Таня прижалась слегка к матери.
– Он там один лежит. Мариуччиа сказала: к нему никто не приходит. Эдуард Романыч знал его, но он ничего этого не любит, а больше никого нет.
Таня помолчала.
– Его звали Антон. Он был из простых. Вроде рабочего. Я за него молиться буду… что ж он, так один. А еще, знаешь: в этот день, Всех Святых, пойдем к нему в гости. Снесем цветов, свечечки зажжем.
Элли слушала молча. Потом вскочила, обняла ее и поцеловала.
– Пойдем. Зажжем.
Свет вливался эфирной влагой, его волны втекали из окон, наполняли, переполняли комнату виллы Джулии. На глазах Элли блестели слезы.
* * *Так, медленно и незаметно, из вседневных малых событий, слагалась жизнь их теперь, в этом Барди – таинственная ткань, которая с таким же постоянством, в разных направлениях прядется и для всех людей, пока дано им видеть свет Божьего дня. В Прошине были у матери в это время свои заботы и свои одинокие дни, в музее у Геннадия Андреича другие, а для Глеба, Элли, Ники и Марины на мирном побережье генуэзском третьи.

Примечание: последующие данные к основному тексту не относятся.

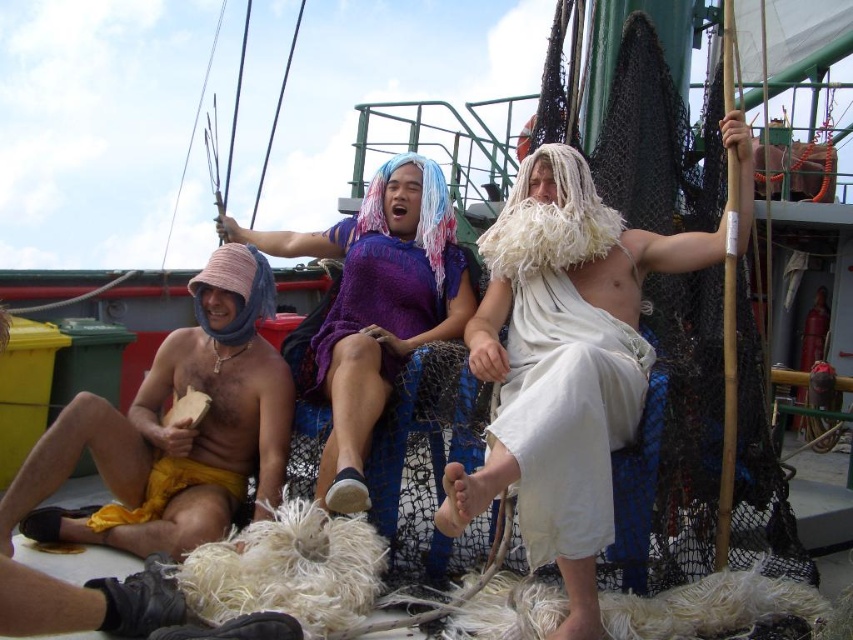
You are standing on the deck of the fishing vessel and want to greet the white clothed man at center and the purple knitted robe at center. Which person should you approach first if you want to greet the one closer to you?

You should first greet the white clothed man at center because he is in front of the purple knitted robe at center, meaning he is closer to you.

What object is located at the coordinate point (173, 429) on the deck of the fishing vessel?

The point at (173, 429) on the deck of the fishing vessel indicates the location of the matte yellow shorts at left.

You are standing on the deck of the fishing vessel and want to pick up an item located at point A and another item at point B. If point A is at coordinates point(230, 368) and point B is at point(315, 364), which point is closer to you?

Point A at coordinates point(230, 368) is closer to you because it is further to the camera than point B at point(315, 364).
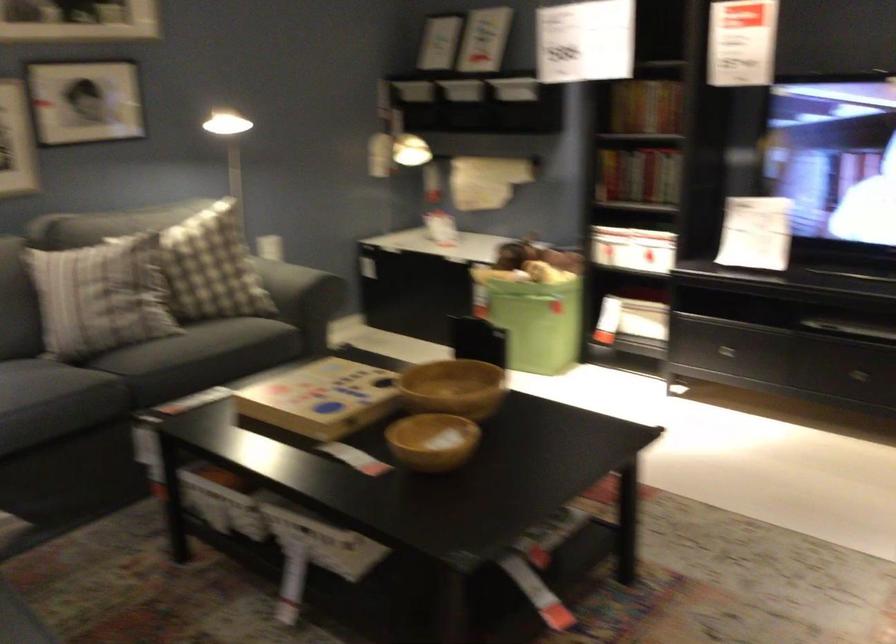
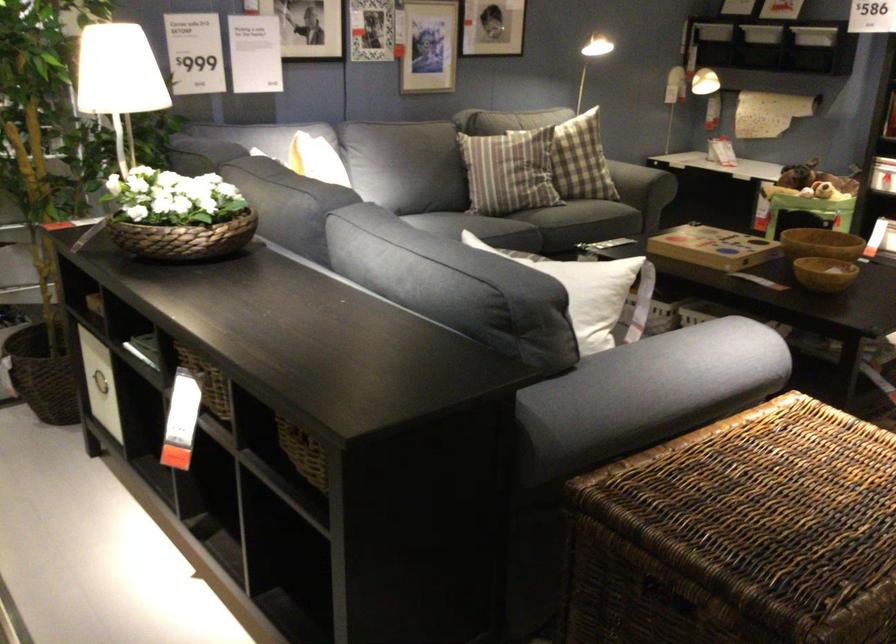
Question: I am providing you with two images of the same scene from different viewpoints. After the viewpoint changes to image2, which objects are now occluded?

Choices:
 (A) white box handle
 (B) plaid pillow
 (C) black serving tray
 (D) wooden bowl

Answer: (B)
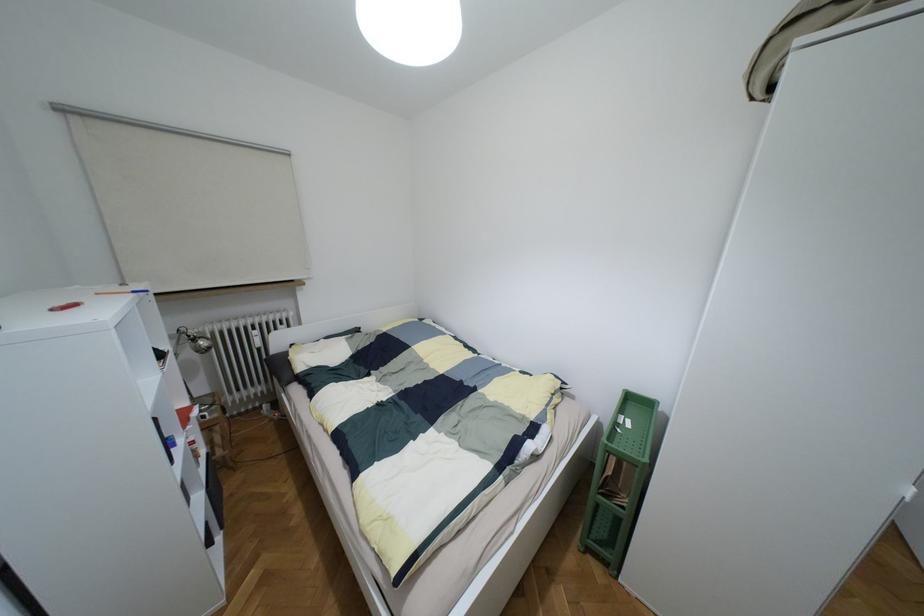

Взгляд Мариуччии на русских («все – писатели») подтверждался. Слева от столовой, в комнате с окнами на море, строчил Ника. Справа, с окнами вдоль дороги и на горы, Глеб. Но не так упорен был, как Ника, занимался лишь до завтрака. Ника тоже прерывал труд к часу дня, выходил худенький, побледневший, наскоро глотал что надо, острил в духе Владимира Соловьева (т. е. несмешно, но сам радовался), и пока Глеб еще утешался красным вином, горгонзолой и фруктами, убегал вновь к столу, на котором кипа листков росла с каждым днем.